— Extracted entries —
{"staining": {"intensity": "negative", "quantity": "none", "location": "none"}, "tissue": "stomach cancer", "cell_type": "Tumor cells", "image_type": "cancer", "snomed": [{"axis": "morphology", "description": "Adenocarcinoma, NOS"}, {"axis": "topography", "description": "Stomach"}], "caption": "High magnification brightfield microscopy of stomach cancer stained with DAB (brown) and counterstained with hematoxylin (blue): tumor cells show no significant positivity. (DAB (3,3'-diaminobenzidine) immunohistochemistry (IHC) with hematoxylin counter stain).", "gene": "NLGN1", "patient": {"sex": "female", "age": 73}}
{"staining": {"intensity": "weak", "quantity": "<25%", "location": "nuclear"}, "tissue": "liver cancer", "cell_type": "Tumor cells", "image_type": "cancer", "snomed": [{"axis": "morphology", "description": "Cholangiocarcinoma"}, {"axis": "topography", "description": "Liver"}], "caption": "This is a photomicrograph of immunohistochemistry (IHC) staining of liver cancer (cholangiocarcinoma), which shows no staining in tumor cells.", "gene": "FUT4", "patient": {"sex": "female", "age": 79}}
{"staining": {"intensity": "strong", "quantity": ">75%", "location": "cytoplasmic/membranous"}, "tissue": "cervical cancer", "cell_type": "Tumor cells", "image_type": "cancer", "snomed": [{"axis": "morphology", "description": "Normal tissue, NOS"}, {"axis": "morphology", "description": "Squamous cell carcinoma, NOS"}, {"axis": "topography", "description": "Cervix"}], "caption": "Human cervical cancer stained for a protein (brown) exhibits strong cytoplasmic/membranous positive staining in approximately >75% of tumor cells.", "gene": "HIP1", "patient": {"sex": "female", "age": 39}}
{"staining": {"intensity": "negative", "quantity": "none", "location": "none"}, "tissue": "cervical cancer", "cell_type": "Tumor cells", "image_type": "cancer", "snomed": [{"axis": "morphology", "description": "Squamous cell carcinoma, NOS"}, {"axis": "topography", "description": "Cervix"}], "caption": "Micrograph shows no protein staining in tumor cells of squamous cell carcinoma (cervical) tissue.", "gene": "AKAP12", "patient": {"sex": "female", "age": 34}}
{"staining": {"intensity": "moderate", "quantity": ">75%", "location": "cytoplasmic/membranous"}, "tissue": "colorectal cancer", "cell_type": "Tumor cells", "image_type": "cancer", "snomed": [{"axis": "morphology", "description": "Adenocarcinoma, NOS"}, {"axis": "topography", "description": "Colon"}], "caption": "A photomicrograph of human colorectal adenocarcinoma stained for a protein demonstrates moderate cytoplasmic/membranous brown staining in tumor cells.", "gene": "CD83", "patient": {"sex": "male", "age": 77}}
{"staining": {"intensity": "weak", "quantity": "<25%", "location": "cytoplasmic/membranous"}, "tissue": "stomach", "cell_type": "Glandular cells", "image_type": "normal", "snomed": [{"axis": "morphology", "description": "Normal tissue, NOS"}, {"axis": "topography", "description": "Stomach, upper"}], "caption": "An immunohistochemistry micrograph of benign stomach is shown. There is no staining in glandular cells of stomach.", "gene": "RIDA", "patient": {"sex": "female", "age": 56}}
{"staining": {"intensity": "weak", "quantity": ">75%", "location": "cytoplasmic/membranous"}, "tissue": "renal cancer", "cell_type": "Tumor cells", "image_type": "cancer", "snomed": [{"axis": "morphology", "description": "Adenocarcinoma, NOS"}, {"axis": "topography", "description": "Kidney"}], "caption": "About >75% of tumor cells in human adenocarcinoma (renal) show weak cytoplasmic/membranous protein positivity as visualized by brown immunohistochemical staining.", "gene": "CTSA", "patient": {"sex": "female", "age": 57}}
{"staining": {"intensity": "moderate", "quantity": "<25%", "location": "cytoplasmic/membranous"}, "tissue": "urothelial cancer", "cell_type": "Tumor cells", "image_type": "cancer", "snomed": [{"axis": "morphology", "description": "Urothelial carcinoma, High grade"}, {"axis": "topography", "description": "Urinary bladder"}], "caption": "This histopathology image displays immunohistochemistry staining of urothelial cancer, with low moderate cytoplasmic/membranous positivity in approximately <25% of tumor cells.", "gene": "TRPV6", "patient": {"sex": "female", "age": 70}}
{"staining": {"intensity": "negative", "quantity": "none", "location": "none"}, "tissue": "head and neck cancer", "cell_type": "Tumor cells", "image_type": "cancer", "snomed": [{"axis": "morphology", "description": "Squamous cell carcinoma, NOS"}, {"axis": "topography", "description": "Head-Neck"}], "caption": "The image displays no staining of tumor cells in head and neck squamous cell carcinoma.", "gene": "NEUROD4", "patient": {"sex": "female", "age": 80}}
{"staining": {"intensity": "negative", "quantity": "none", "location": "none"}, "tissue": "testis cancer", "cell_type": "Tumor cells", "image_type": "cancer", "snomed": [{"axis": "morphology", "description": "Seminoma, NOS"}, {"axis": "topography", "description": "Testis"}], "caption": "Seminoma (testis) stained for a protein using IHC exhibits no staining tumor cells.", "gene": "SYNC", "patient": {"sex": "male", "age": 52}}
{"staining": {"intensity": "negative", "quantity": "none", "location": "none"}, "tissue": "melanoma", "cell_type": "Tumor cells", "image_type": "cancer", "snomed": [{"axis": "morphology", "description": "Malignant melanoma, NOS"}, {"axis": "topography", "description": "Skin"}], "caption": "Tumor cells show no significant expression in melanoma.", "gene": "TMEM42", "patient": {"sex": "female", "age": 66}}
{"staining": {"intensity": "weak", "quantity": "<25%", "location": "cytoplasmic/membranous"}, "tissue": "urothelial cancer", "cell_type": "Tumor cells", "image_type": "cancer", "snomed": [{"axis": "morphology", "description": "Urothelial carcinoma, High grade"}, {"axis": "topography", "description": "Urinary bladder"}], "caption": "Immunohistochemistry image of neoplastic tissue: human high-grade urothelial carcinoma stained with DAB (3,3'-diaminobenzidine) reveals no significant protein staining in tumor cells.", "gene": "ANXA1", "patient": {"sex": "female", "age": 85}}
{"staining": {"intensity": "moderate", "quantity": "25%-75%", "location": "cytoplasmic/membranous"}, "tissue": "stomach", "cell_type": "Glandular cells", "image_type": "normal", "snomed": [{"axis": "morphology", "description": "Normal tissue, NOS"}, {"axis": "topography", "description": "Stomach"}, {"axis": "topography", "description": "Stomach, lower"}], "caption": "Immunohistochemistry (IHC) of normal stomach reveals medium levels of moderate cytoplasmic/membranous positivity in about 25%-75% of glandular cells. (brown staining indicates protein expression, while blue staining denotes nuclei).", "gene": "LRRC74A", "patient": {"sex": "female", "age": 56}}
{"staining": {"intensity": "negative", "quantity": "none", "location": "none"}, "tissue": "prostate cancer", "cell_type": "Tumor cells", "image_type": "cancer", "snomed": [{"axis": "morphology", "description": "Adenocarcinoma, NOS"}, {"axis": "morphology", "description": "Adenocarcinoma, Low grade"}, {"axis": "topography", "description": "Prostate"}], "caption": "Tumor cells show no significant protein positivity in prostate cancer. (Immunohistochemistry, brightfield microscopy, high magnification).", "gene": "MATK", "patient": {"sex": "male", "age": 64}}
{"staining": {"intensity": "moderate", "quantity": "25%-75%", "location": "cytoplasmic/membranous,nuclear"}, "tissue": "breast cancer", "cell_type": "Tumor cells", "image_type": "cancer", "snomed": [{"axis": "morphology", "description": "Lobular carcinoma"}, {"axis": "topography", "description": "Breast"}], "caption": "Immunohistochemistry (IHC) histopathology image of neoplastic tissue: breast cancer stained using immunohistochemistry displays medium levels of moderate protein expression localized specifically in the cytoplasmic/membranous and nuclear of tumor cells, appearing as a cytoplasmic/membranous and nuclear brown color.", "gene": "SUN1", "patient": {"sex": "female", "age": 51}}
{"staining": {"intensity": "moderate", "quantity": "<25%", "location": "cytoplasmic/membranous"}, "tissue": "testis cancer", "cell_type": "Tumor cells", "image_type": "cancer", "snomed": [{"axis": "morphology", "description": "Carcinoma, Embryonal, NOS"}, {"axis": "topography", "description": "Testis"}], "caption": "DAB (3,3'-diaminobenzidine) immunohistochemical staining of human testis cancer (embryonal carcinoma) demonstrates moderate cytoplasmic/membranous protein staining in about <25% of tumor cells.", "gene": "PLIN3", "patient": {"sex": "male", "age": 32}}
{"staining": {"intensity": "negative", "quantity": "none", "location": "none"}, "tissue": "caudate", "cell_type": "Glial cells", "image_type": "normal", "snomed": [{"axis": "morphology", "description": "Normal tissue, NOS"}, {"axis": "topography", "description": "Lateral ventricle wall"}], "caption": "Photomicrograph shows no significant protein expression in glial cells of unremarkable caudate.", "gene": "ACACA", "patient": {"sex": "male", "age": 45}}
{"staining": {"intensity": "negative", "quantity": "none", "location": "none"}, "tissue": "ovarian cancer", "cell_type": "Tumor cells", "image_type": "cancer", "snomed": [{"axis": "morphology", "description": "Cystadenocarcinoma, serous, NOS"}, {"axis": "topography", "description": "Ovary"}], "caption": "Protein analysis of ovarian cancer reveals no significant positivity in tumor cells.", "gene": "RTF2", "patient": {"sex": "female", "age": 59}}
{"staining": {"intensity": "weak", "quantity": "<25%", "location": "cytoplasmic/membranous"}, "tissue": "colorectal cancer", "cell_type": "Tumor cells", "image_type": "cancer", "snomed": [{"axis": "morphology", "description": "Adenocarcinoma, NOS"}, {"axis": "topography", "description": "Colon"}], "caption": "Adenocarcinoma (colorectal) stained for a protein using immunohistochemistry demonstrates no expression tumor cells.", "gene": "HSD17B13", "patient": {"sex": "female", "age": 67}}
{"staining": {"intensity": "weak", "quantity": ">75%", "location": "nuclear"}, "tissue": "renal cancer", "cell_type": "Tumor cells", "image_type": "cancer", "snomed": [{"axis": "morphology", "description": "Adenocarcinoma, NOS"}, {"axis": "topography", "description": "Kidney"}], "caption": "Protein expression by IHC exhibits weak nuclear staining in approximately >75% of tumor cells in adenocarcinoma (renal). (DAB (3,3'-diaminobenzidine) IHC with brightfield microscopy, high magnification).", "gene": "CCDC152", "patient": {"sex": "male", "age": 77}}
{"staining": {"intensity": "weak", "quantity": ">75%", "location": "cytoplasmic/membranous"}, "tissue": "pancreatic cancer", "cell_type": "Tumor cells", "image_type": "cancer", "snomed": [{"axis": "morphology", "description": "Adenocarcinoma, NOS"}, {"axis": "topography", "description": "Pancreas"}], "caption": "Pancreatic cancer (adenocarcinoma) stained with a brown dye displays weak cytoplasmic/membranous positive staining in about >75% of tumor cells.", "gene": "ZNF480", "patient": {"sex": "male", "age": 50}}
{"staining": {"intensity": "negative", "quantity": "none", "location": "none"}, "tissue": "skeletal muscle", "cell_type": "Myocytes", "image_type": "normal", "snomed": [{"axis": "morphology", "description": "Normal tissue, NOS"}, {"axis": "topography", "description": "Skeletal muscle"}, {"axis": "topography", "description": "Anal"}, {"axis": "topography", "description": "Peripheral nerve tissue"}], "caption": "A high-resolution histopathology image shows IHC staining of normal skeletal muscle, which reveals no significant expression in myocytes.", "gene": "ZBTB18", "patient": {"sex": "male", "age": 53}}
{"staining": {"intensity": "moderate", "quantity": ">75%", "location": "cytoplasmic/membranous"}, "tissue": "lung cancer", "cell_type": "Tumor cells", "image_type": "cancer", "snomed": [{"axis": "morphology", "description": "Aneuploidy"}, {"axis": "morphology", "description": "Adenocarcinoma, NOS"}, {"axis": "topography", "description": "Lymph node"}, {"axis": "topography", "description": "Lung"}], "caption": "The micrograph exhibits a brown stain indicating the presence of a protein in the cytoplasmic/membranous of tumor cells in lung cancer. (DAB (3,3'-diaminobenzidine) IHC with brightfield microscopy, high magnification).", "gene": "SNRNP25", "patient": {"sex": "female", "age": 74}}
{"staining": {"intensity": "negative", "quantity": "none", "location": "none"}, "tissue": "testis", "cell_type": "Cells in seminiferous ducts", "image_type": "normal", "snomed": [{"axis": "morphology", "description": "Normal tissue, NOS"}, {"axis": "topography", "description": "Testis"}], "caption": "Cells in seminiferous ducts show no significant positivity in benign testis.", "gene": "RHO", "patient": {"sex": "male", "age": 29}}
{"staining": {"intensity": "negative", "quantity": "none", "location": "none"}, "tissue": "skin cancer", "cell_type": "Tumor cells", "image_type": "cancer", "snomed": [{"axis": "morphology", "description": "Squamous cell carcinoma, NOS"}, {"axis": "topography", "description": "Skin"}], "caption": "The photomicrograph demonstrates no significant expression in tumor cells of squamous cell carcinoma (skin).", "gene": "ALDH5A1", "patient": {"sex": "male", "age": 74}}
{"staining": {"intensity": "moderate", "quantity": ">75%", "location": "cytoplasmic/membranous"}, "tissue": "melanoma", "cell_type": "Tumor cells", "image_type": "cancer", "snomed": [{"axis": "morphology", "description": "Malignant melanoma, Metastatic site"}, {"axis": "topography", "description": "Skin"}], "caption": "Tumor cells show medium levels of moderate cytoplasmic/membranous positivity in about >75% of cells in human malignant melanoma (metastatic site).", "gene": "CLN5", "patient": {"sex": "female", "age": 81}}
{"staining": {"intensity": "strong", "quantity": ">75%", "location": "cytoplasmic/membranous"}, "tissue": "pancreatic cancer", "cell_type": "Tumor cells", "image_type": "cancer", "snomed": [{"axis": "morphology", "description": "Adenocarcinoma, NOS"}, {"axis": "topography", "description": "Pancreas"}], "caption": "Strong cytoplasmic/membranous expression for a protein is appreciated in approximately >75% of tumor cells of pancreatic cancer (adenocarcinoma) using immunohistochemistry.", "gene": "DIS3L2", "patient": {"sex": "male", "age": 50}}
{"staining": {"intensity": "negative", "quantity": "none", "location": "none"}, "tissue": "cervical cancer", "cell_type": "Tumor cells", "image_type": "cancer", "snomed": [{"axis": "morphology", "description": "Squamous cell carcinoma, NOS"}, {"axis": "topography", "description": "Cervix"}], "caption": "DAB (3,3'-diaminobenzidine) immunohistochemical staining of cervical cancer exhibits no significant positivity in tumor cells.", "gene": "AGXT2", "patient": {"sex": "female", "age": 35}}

— What this task involves —
Leave out every line above except those from the line with "staining of human" up to and including the line with "shows no significant", and copy those exactly.

— Solution to this exercise —
{"staining": {"intensity": "moderate", "quantity": "<25%", "location": "cytoplasmic/membranous"}, "tissue": "testis cancer", "cell_type": "Tumor cells", "image_type": "cancer", "snomed": [{"axis": "morphology", "description": "Carcinoma, Embryonal, NOS"}, {"axis": "topography", "description": "Testis"}], "caption": "DAB (3,3'-diaminobenzidine) immunohistochemical staining of human testis cancer (embryonal carcinoma) demonstrates moderate cytoplasmic/membranous protein staining in about <25% of tumor cells.", "gene": "PLIN3", "patient": {"sex": "male", "age": 32}}
{"staining": {"intensity": "negative", "quantity": "none", "location": "none"}, "tissue": "caudate", "cell_type": "Glial cells", "image_type": "normal", "snomed": [{"axis": "morphology", "description": "Normal tissue, NOS"}, {"axis": "topography", "description": "Lateral ventricle wall"}], "caption": "Photomicrograph shows no significant protein expression in glial cells of unremarkable caudate.", "gene": "ACACA", "patient": {"sex": "male", "age": 45}}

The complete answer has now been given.